The objects in questions are signs, both numerals and the signs that make up formulas a formal proofs. The domain of contentual number theory consists in the finitary numerals, i.e., sequences of strokes. These have no meaning, i.e., they do not stand for abstract objects, but they can be operated on (e.g., concatenated) and compared. Knowledge of their properties and relations is intuitive and unmediated by logical inference. Contentual number theory developed this way is secure, according to Hilbert: no contradictions can arise simply because there is no logical structure in the propositions of contentual number theory. The intuitive-contentual operations with signs form the basis of Hilbert’s meta-mathematics. Just as contentual number theory operates with sequences of strokes, so meta-mathematics operates with sequences of symbols (formulas, proofs). Formulas and proofs can be syntactically manipulated, and the properties and relationships of formulas and proofs are similarly based in a logic-free intuitive capacity which guarantees certainty of knowledge about formulas and proofs arrived at by such syntactic operations. Mathematics itself, however, operates with abstract concepts, e.g., quantifiers, sets, functions, and uses logical inference based on principles such as mathematical induction or the principle of the excluded middle. These “concept-formations” and modes of reasoning had been criticized by Brouwer and others on grounds that they presuppose infinite totalities as given, or that they involve impredicative definitions. Hilbert’s aim was to justify their use. To this end, he pointed out that they can be formalized in axiomatic systems (such as that of Principia or those developed by Hilbert himself), and mathematical propositions and proofs thus turn into formulas and derivations from axioms according to strictly circumscribed rules of derivation. Mathematics, to Hilbert, “becomes an inventory of provable formulas.” In this way the proofs of mathematics are subject to metamathematical, contentual investigation. The goal of Hilbert is then to give a contentual, meta-mathematical proof that there can be no derivation of a contradiction, i.e., no formal derivation of a formula A and of its negation ¬A.

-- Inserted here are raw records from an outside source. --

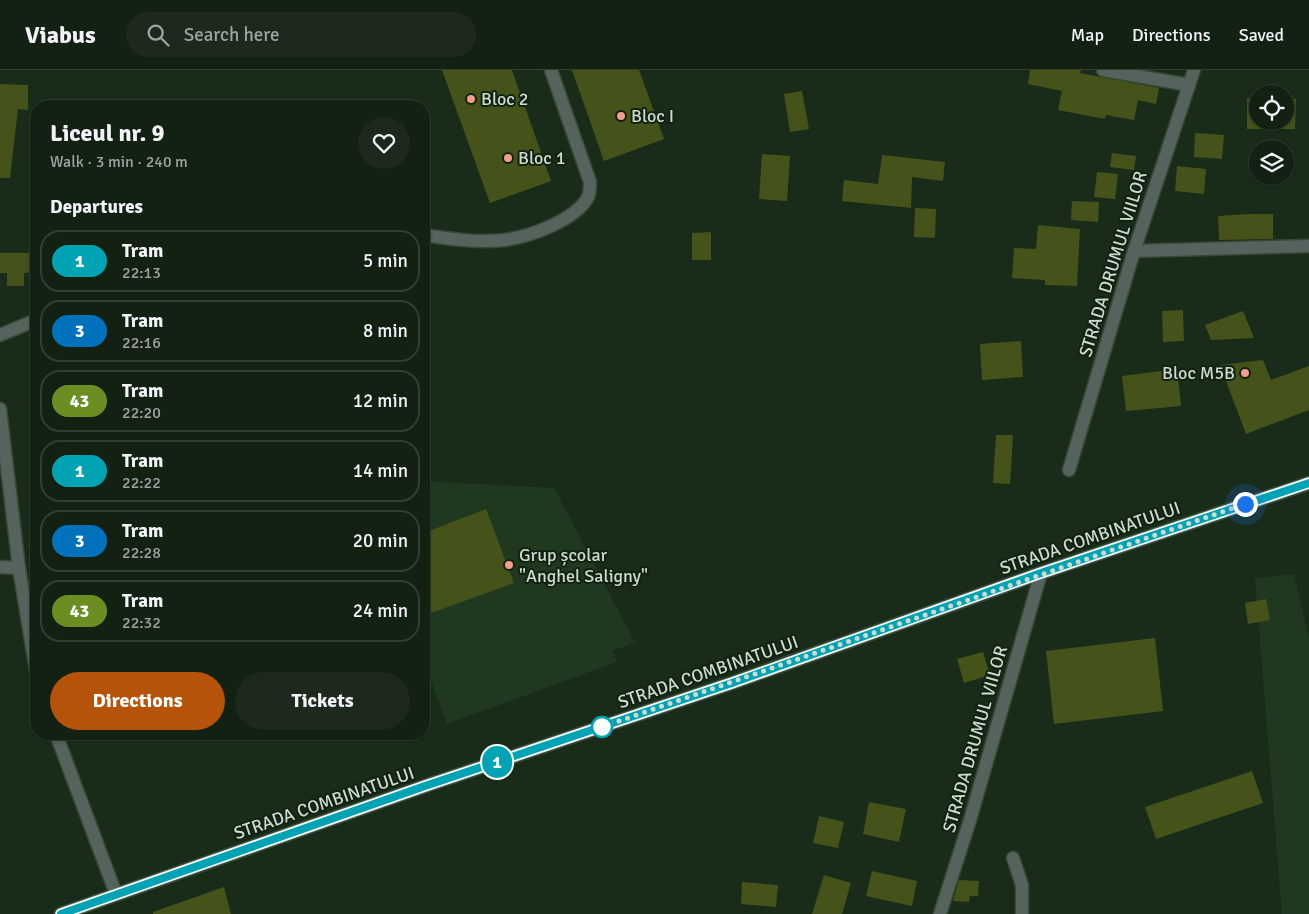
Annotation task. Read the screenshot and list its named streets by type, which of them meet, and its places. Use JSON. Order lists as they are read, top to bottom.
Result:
{
  "streets": {
    "main road": ["STRADA COMBINATULUI"],
    "street": ["STRADA DRUMUL VIILOR"]
  },
  "crossings": [
    ["STRADA DRUMUL VIILOR", "STRADA COMBINATULUI"]
  ],
  "places": [
    "Bloc 2",
    "Bloc I",
    "Bloc 1",
    "Bloc M5B",
    "Grup școlar \"Anghel Saligny\""
  ],
  "lines": ["tram line 1"],
  "page": {
    "header": "Viabus",
    "search": "Search here",
    "nav": ["Map", "Directions", "Saved"],
    "on_map": "1",
    "heading": [
      ["Liceul nr. 9", "Walk · 3 min · 240 m"],
      "Departures"
    ],
    "list": [
      {
        "mark": "1",
        "name": "Tram",
        "note": "22:13",
        "value": "5 min"
      },
      {
        "mark": "3",
        "name": "Tram",
        "note": "22:16",
        "value": "8 min"
      },
      {
        "mark": "43",
        "name": "Tram",
        "note": "22:20",
        "value": "12 min"
      },
      {
        "mark": "1",
        "name": "Tram",
        "note": "22:22",
        "value": "14 min"
      },
      {
        "mark": "3",
        "name": "Tram",
        "note": "22:28",
        "value": "20 min"
      },
      {
        "mark": "43",
        "name": "Tram",
        "note": "22:32",
        "value": "24 min"
      }
    ],
    "buttons": ["Directions", "Tickets"]
  }
}
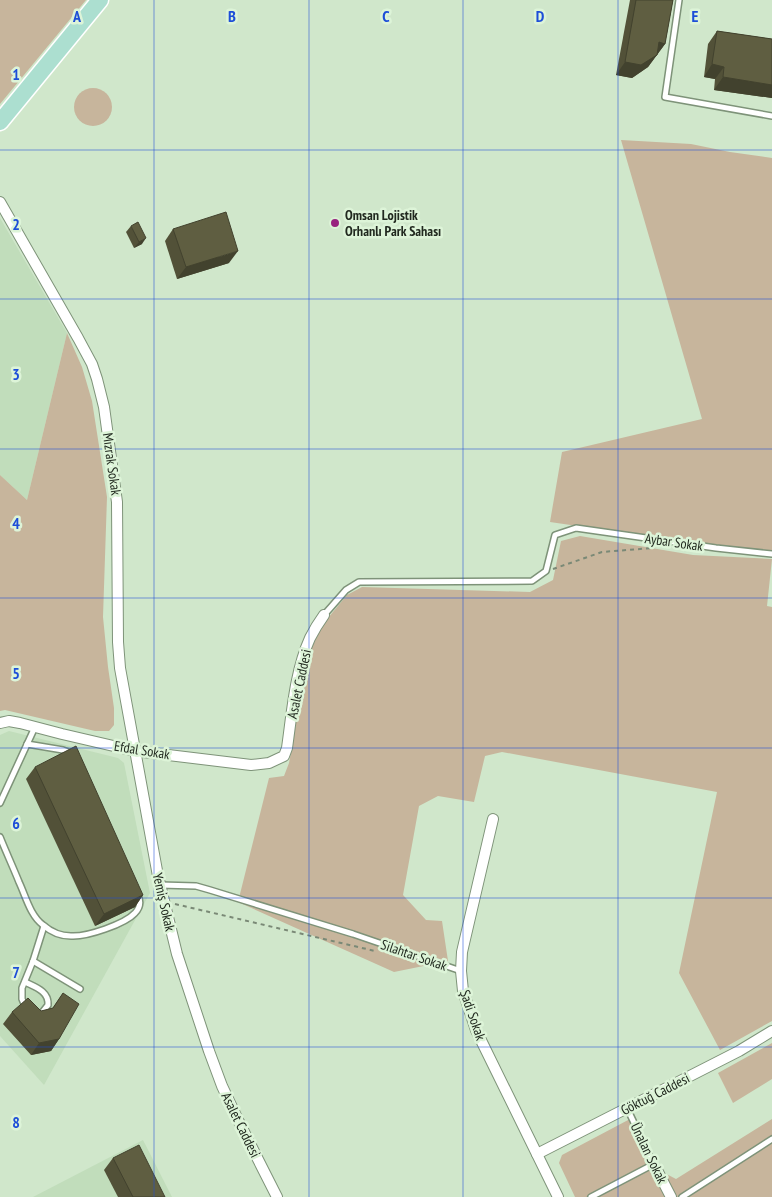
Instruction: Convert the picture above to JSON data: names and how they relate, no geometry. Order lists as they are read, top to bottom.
{
  "streets": {
    "street": [
      "Mızrak Sokak",
      "Asalet Caddesi",
      "Efdal Sokak",
      "Yemiş Sokak",
      "Şadi Sokak",
      "Göktuğ Caddesi",
      "Ünalan Sokak"
    ],
    "lane": ["Aybar Sokak", "Silahtar Sokak"]
  },
  "crossings": [
    ["Mızrak Sokak", "Efdal Sokak"],
    ["Mızrak Sokak", "Yemiş Sokak"],
    ["Asalet Caddesi", "Efdal Sokak"],
    ["Asalet Caddesi", "Yemiş Sokak"],
    ["Efdal Sokak", "Yemiş Sokak"],
    ["Yemiş Sokak", "Silahtar Sokak"],
    ["Silahtar Sokak", "Şadi Sokak"],
    ["Şadi Sokak", "Göktuğ Caddesi"],
    ["Göktuğ Caddesi", "Ünalan Sokak"]
  ],
  "places": ["Omsan Lojistik Orhanlı Park Sahası"],
  "grid": {
    "columns": [
      "A",
      "B",
      "C",
      "D",
      "E"
    ],
    "rows": [
      "1",
      "2",
      "3",
      "4",
      "5",
      "6",
      "7",
      "8"
    ]
  }
}
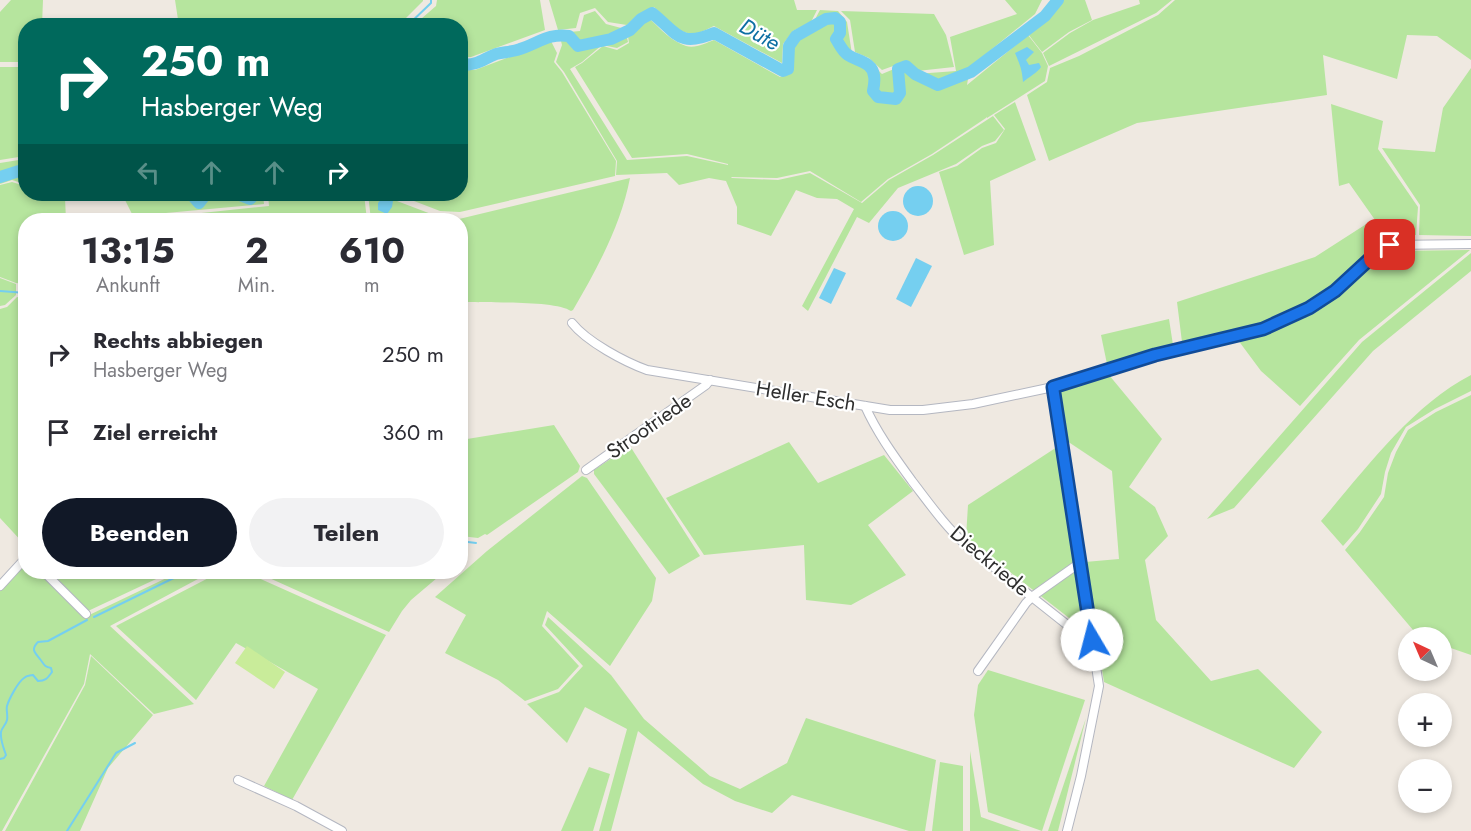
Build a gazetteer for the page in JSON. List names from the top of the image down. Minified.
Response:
{"streets":{"street":["Heller Esch","Strootriede","Dieckriede"]},"crossings":[["Heller Esch","Strootriede"],["Heller Esch","Dieckriede"]],"water":["Düte"],"north":"top left","page":{"turn":["250 m","Hasberger Weg"],"eta":["13:15","Ankunft","2","Min.","610","m"],"list":[{"name":"Rechts abbiegen","note":"Hasberger Weg","value":"250 m"},{"name":"Ziel erreicht","value":"360 m"}],"buttons":["Beenden","Teilen"],"map_buttons":["+","−"]}}
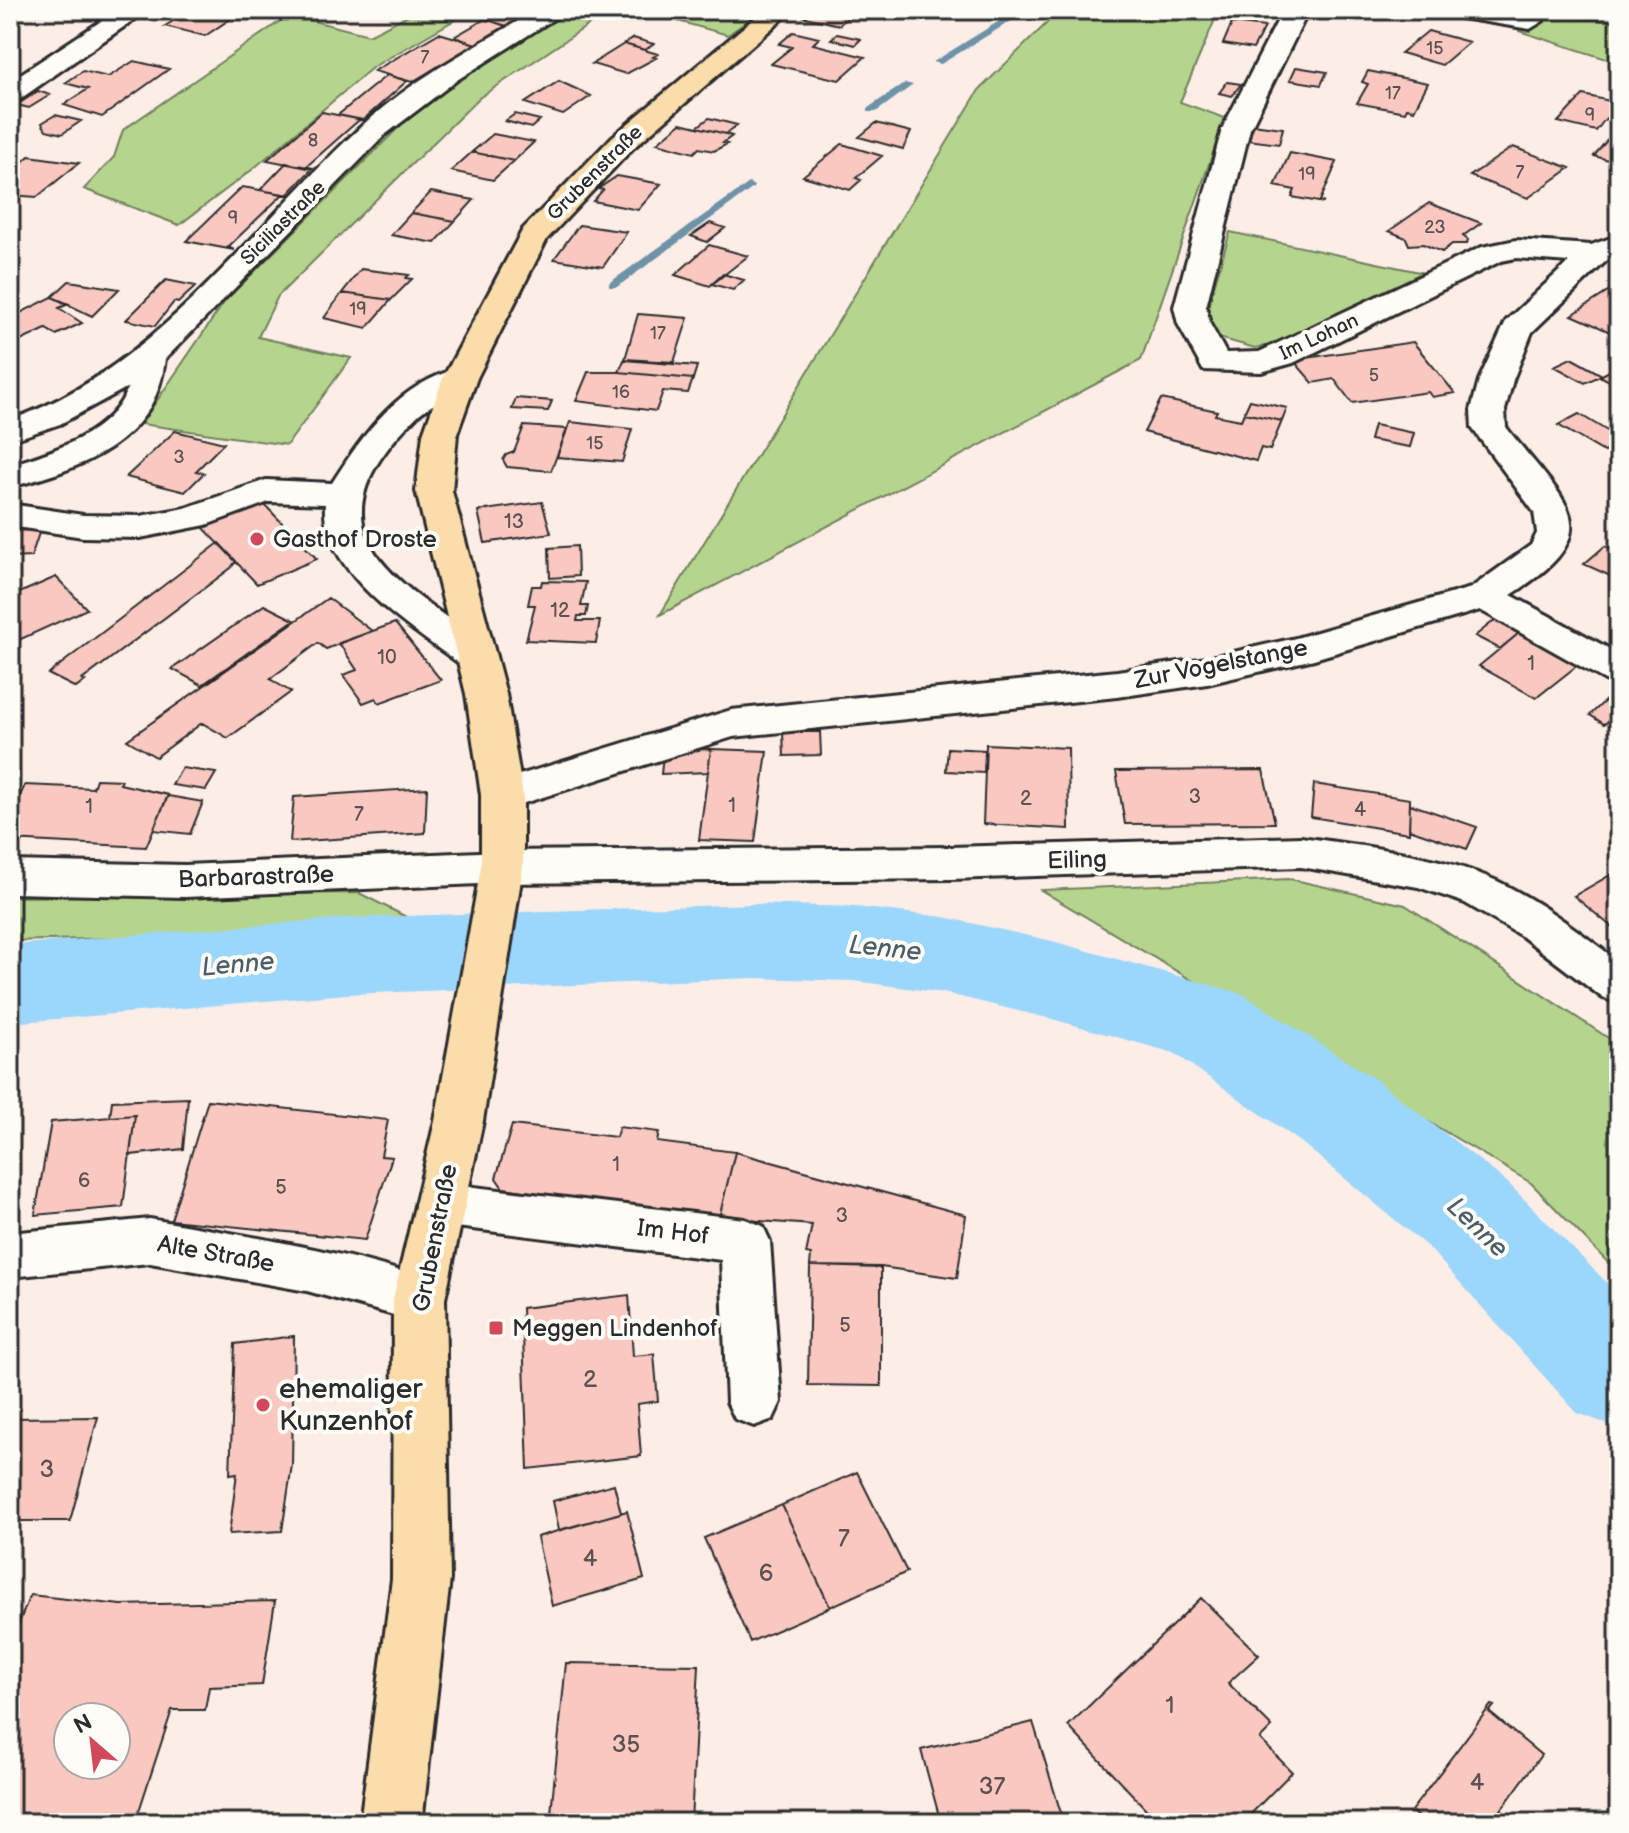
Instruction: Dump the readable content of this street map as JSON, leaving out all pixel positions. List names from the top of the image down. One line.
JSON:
{"streets":{"main road":["Grubenstraße"],"street":["Siciliastraße","Im Lohan","Zur Vogelstange","Eiling","Barbarastraße","Im Hof","Alte Straße"]},"crossings":[["Grubenstraße","Zur Vogelstange"],["Grubenstraße","Eiling"],["Grubenstraße","Barbarastraße"],["Grubenstraße","Im Hof"],["Grubenstraße","Alte Straße"],["Im Lohan","Zur Vogelstange"],["Eiling","Barbarastraße"]],"water":["Lenne"],"places":{"other":["Gasthof Droste","ehemaliger Kunzenhof"],"transit":["Meggen Lindenhof"]},"house_numbers":["15","7","17","9","8","7","19","9","23","19","17","5","16","15","3","13","12","10","1","3","2","1","1","4","7","1","6","5","3","5","2","3","7","4","6","1","35","4","37"],"north":"top left"}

Hilbert and Bernays developed the ε-calculus as their definitive formalism for axiom systems for arithmetic and analysis, and the so-called ε-substitution method as the preferred approach to giving consistency proofs. Briefly, the ε-calculus is a formalism that includes ε as a term-forming operator. If A(x) is a formula, then εxA(x) is a term, which intuitively stands for a witness for A(x). In a logical formalism containing the ε-operator, the quantifiers can be defined by: ∃x A(x) ≡ A(εxA(x)) and ∀x A(x) ≡ A(εx¬A(x)). The only additional axiom necessary is the so-called “transfinite axiom,” A(t) → A(εxA(x)). Based on this idea, Hilbert and his collaborators developed axiomatizations of number theory and analysis. Consistency proofs for these systems were then given using the ε-substitution method. The idea of this method is, roughly, that the ε-terms εxA(x) occurring in a formal proof are replaced by actual numerals, resulting in a quantifier-free proof. Suppose we had a (suitably normalized) derivation of 0 = 1 that contains only one ε-term εxA(x). Replace all occurrences of εxA(x) by 0. The instances of the transfinite axiom then are all of the form A(t) → A(0). Since no other ε-terms occur in the proof, A(t) and A(0) are basic numerical formulas without quantifiers and, we may assume, also without free variables. So they can be evaluated by finitary calculation. If all such instances turn out to be true numerical formulas, we are done. If not, this must be because A(t) is true for some t, and A(0) is false. Then replace εxA(x) instead by n, where n is the numerical value of the term t. The resulting proof is then seen to be a derivation of 0 = 1 from true, purely numerical formulas using only modus ponens, and this is impossible. Indeed, the procedure works with only slight modifications even in the presence of the induction axiom, which in the ε-calculus takes the form of a least number principle: A(t) → εxA(x) ≤ t, which intuitively requires εxA(x) to be the least witness for A(x).